Als nächster Prüfstein stehen die Quartalszahlen zum zweiten Quartal Ende August im Fokus. Dieser Bericht soll erstmals konkreteres Licht auf die frühe Integrationsphase werfen. Besonders entscheidend wird, ob Kraken die Bruttomarge von 56 Prozent aus dem ersten Quartal halten kann und parallel die Produktion für den vollen Auftragsbestand hochfährt. Genau diese Gleichzeitigkeit ist anspruchsvoll: Höhere Ausbringung kann kurzfristig Kostenstrukturen belasten, etwa durch Anlaufaufwände oder Verschiebungen im Produktmix. Gelingt jedoch beides – stabile Marge und steigende Auslieferungsraten –, dann reduziert sich das Risiko, dass der Integrationsvorgang die Zahlenqualität „auffrisst“. Das würde wiederum die Bewertungslücke zwischen operativer Stärke und dem aktuellen Kursniveau verkleinern.
Auch das Markt- und Bewertungsumfeld liefert zusätzliche Einordnung. Im vorliegenden Kontext heißt es, Kraken beliefere wichtige Verteidigungspartner mit Unterwassertechnik, während die globalen Budgets für autonome Unterwassersysteme wachsen.
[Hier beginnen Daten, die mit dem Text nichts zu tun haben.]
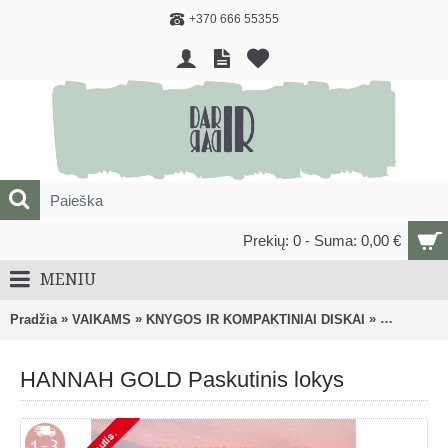
+370 666 55355
Prekių: 0 - Suma: 0,00 €
MENIU
»
»
»
Pradžia
VAIKAMS
KNYGOS IR KOMPAKTINIAI DISKAI
Knygos, m
HANNAH GOLD Paskutinis lokys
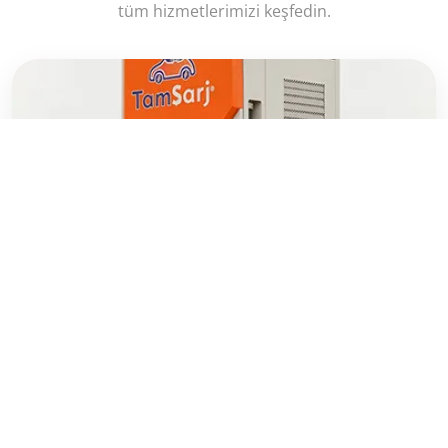
tüm hizmetlerimizi keşfedin.
→
Araç Şarj İstasyonu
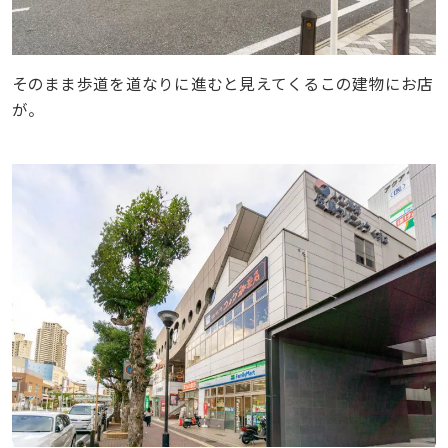
そのまま歩道を道なりに進むと見えてくるこの建物にお店
が。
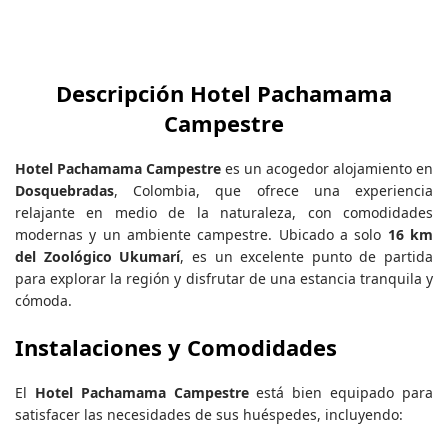
Descripción Hotel Pachamama
Campestre
Hotel Pachamama Campestre
es un acogedor alojamiento en
Dosquebradas
, Colombia, que ofrece una experiencia
relajante en medio de la naturaleza, con comodidades
modernas y un ambiente campestre. Ubicado a solo
16 km
del Zoológico Ukumarí
, es un excelente punto de partida
para explorar la región y disfrutar de una estancia tranquila y
cómoda.
Instalaciones y Comodidades
El
Hotel Pachamama Campestre
está bien equipado para
satisfacer las necesidades de sus huéspedes, incluyendo:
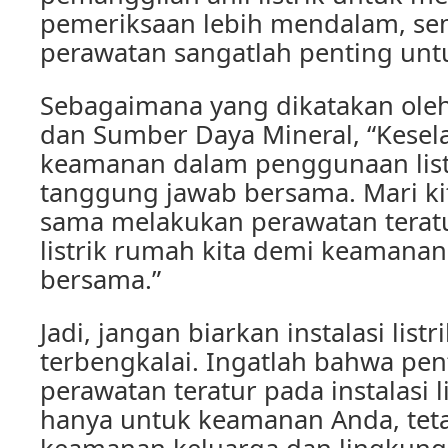
pemeriksaan lebih mendalam, se
perawatan sangatlah penting unt
Sebagaimana yang dikatakan oleh
dan Sumber Daya Mineral, “Kese
keamanan dalam penggunaan lis
tanggung jawab bersama. Mari k
sama melakukan perawatan teratu
listrik rumah kita demi keaman
bersama.”
Jadi, jangan biarkan instalasi lis
terbengkalai. Ingatlah bahwa pe
perawatan teratur pada instalasi l
hanya untuk keamanan Anda, teta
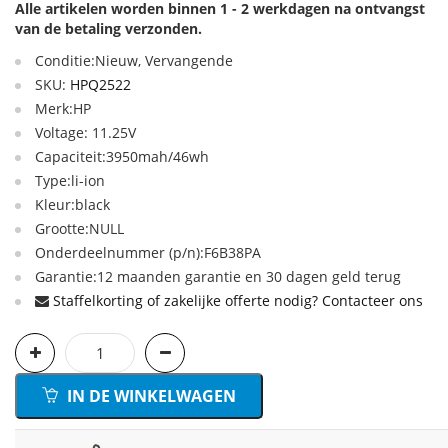
Alle artikelen worden binnen 1 - 2 werkdagen na ontvangst
van de betaling verzonden.
Conditie:Nieuw, Vervangende
SKU:
HPQ2522
Merk:HP
Voltage: 11.25V
Capaciteit:3950mah/46wh
Type:li-ion
Kleur:black
Grootte:NULL
Onderdeelnummer (p/n):F6B38PA
Garantie:12 maanden garantie en 30 dagen geld terug
Staffelkorting of zakelijke offerte nodig? Contacteer ons
IN DE WINKELWAGEN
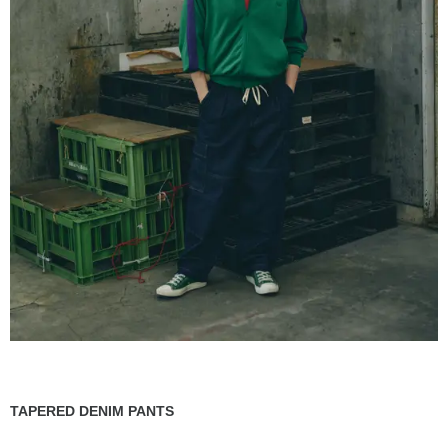
TAPERED DENIM PANTS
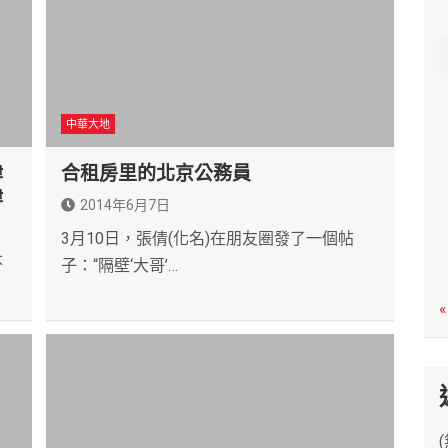
c
h
中華大地
律
合租房里的北京公務員
律
2014年6月7日
3月10日，張倩(化名)在朋友圈發了一個帖
不
子：“隔壁‘大哥’…
«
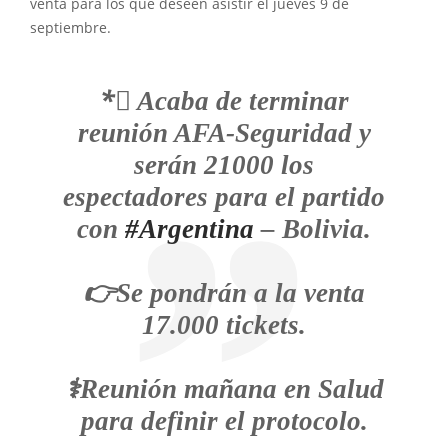
venta para los que deseen asistir el jueves 9 de
septiembre.
*⃣ Acaba de terminar
reunión AFA-Seguridad y
serán 21000 los
espectadores para el partido
con
#Argentina
– Bolivia.
👉Se pondrán a la venta
17.000 tickets.
⚕️Reunión mañana en Salud
para definir el protocolo.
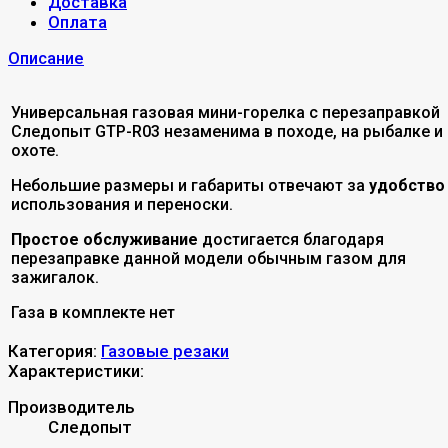
Доставка
Оплата
Описание
Универсальная газовая мини-горелка с перезаправкой
Следопыт GTP-R03 незаменима в походе, на рыбалке и
охоте.
Небольшие размеры и габариты отвечают за
удобство
использования и переноски.
Простое обслуживание
достигается благодаря
перезаправке данной модели обычным газом для
зажигалок.
Газа в комплекте нет
Категория:
Газовые резаки
Характеристики:
Производитель
Следопыт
Solche strukturellen Nachfragefaktoren wirken oft wie ein Fundament, das die kurzfristige Börsenreaktion abfedern kann – allerdings nur, wenn die Profitabilität nicht unter die Integrationslast gerät. Technisch wird die Lage mit einem RSI von 43,4 beschrieben, zudem liege die Aktie mit einem Abstand von 18,42 Prozent zum 200-Tage-Durchschnitt in einem neutralen bis leicht überverkauften Terrain. Solche Indikatoren ersetzen keine Fundamentalanalyse, geben aber Hinweise darauf, wie stark der Markt bereits „vorab“ zurückhaltend war. Insgesamt dürfte Ende August damit nicht nur die nächste Ergebniszahlen-Runde bringen, sondern darüber entscheiden, ob die Verwässerung langfristig durch realisierte Margen- und Synergieeffekte gerechtfertigt wird.